===== EXCERTO SELECIONADO
OATH: Crónicas de Batatada e Exílio


Artigo escrito por Francisco Maia.

Por onde começar quando falamos de Oath? Poderia começar a descrever o jogo mas não acho que isso lhe faça jus. Mais que um jogo isolado, Oath é o fim de uma tese, ou pelo menos o seu ponto mais crítico. Para completa transparência, acho melhor indicar que sou fã acérrimo de tudo em que Cole Wehrle toca, desde Root a Pax Pamir, passando por An Infamous Traffic, e o meu tão-querido John Company. O homem sabe desenhar jogos, caraças! Mas mais que isso, compromete-se sempre a explorar um argumento qualquer com as mecânicas frias dos jogos de tabuleiro para que melhor possamos perceber o que afeta as dinâmicas que permeiam a sua temática.

Em Oath, o argumento debate a seguinte questão: o que faz com que reinos e impérios nasçam, triunfem e inevitavelmente padeçam num fatídico declínio? Porque caiu Roma? A pergunta não só é realmente interessante como desperta a curiosidade de qualquer jogador, especialmente aqueles que jogam jogos históricos. Começamos o jogo na mais ligeira assimetria: ou somos a Chanceler do reino em questão, ou somos a aristocracia exilada. Em termos de regras, maioritariamente são equivalentes, mas em termos de posicionamento - coisa que acaba por ser o ganha-pão de Oath, não podiam ser mais diferentes.

Em Oath ganha quem providenciar ao reino o que o reino precisa. Em cada jogo estará presente apenas uma de quatro ideologias (condições de vitória) que poderão consistir em controlar mais territórios que os adversários, contar com o apoio do povo, dominar os segredos e história da nação, ou possuir o maior espólio de relíquias e artefactos. A Chanceler está encarregue de manter qualquer que seja a ideologia deste jogo em particular, com a ajuda dos seus Cidadãos (Exilados convertidos ao poder do Império). Se o conseguir fazer, fantástico - mantém-se Chanceler e erguem-se monumentos à sua majestosidade. Mas se algum dos Exilados mostrar maior perícia que ela, usurpam de imediato o seu trono. Até aqui é um jogo de puxa-e-estica comum a demasiados jogos. Mas agora vejamos o que faz Oath de diferente.
==========
▶ REQUISITOS DAS TAREFAS:
**1.** Diga se cada uma das seguintes afirmações está de acordo com o excerto sobre Oath. Responda sim ou não e cite, palavra por palavra, o trecho do excerto que decide a resposta: (a) Em cada partida de Oath está presente apenas uma das quatro ideologias. (b) Em termos de regras, a Chanceler e os Exilados são muito diferentes. (c) Os Cidadãos são Exilados convertidos ao poder do Império.
**2.** Retome o excerto sobre Oath a partir da última frase apresentada e continue-o com um parágrafo no mesmo tom.
===== DADOS PARA ANÁLISE
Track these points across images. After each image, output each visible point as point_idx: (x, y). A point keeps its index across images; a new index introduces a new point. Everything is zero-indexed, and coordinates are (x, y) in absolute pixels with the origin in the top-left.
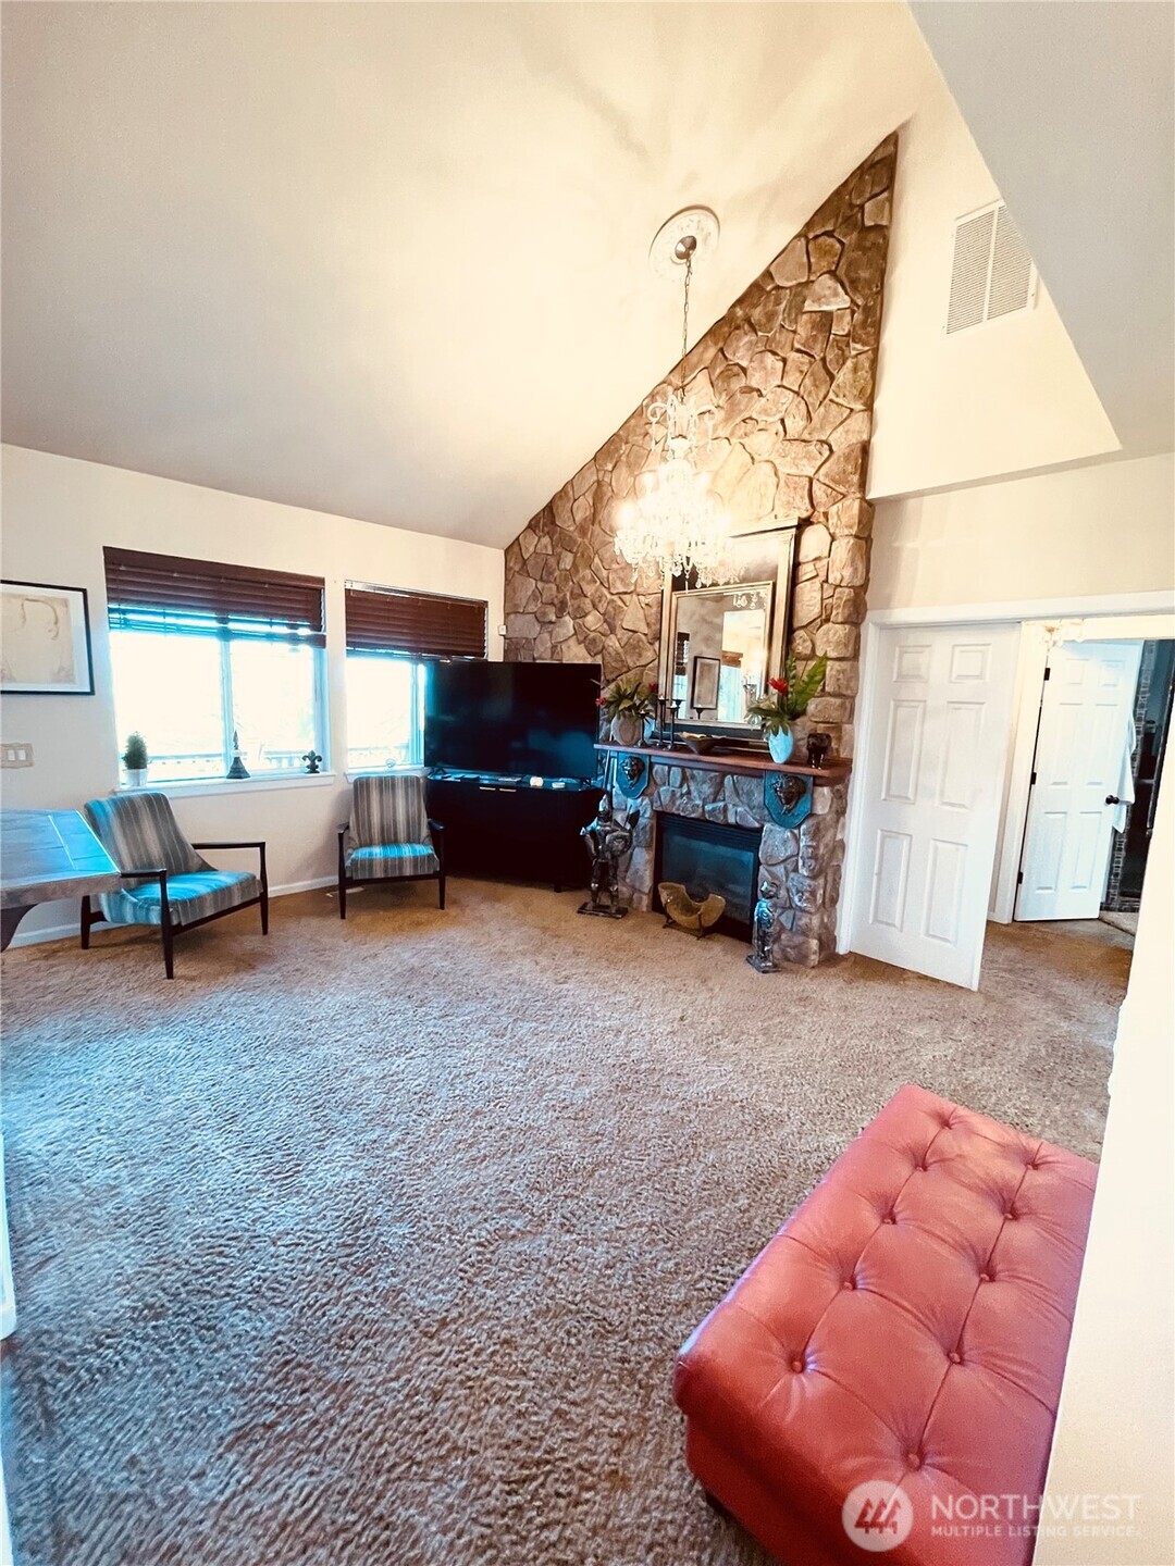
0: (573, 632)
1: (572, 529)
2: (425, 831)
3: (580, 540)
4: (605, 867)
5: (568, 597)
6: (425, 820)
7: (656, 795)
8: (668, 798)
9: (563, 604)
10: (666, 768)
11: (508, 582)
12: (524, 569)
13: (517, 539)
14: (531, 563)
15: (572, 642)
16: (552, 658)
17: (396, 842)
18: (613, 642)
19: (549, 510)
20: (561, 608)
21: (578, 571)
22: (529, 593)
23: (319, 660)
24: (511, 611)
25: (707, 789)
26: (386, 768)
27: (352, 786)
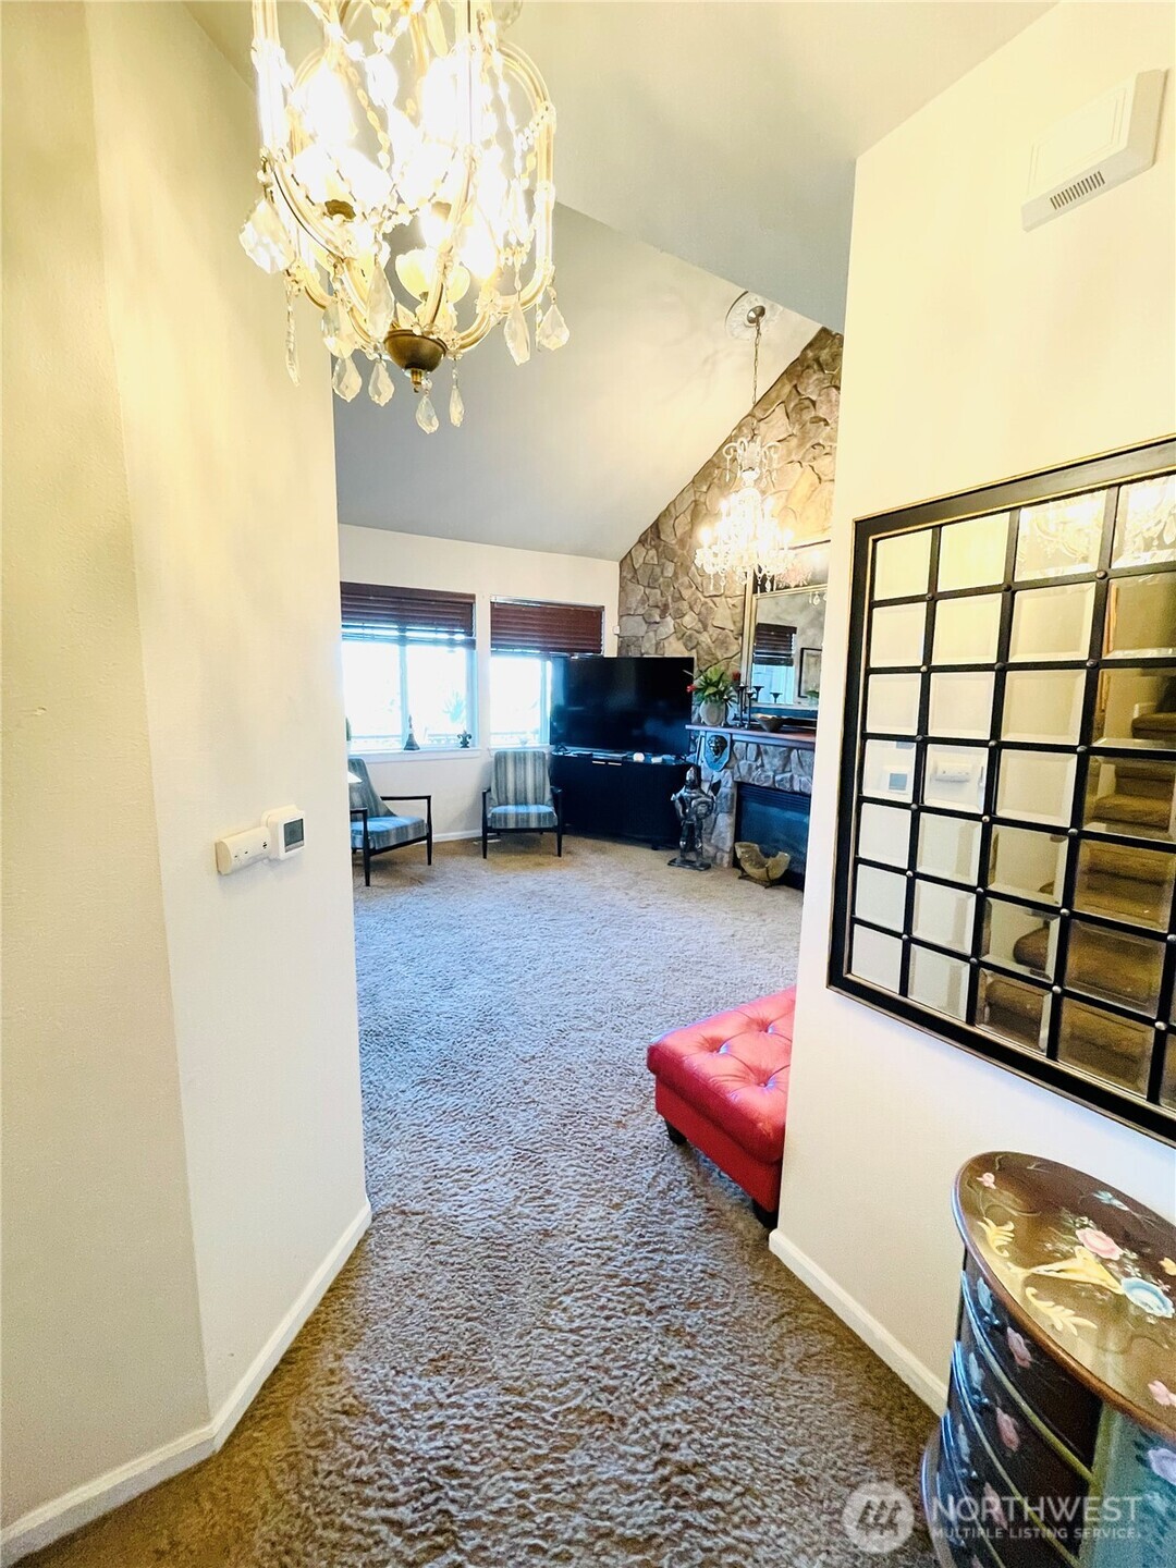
0: (673, 630)
1: (674, 542)
2: (548, 796)
3: (680, 552)
4: (691, 827)
5: (670, 600)
6: (548, 787)
7: (736, 768)
8: (746, 770)
9: (666, 606)
10: (744, 745)
11: (622, 588)
12: (635, 579)
13: (630, 552)
14: (640, 572)
15: (672, 639)
16: (656, 653)
17: (526, 803)
18: (705, 638)
19: (656, 528)
20: (664, 610)
21: (677, 578)
22: (639, 598)
23: (471, 657)
24: (624, 613)
25: (777, 762)
26: (520, 746)
27: (493, 759)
==========
▶ RESULTADOS:
**1.**
(a) Sim: "Em cada jogo estará presente apenas uma de quatro ideologias (condições de vitória)".
(b) Não: "Em termos de regras, maioritariamente são equivalentes".
(c) Sim: "Cidadãos (Exilados convertidos ao poder do Império)".

**2.**
É que, escondidas no baralho do mundo de Oath, estão cinco visões: cinco promessas de um reino melhor para os cidadãos. Qualquer exilado, ao encontrar estas visões pode fazer um voto (oath, lá está) na direcção das ideologias de que falei. E aqui é onde a coisa começa a ficar gira. Vamos imaginar o seguinte - a Chanceler Beatriz domina o reino com um punho de ferro inigualável, claramente a sua dinastia estará para todo o sempre no poder. Mas alto, senão quando dos confins das províncias se ouvem rumores de Artur, um aristocrata de uma família há muito exilada, que promete um reino do povo e para o povo. Um reino onde as riquezas não ficam na mão de um punhado de sangues-reais, mas sim daqueles que o ganham. Esta é a sua Visão de Rebelião. Isto agrada. Mas esta visão terá de ganhar tracção. Terá de conquistar o favor do povo com a distribuição das riquezas, com pagamentos justos. É difícil, até porque Beatriz não vai ficar de braços cruzados à espera que o consiga fazer. Mas se o fizer, vitória: a visão de rebelião destrona a Chanceler e coloca Artur no assento real.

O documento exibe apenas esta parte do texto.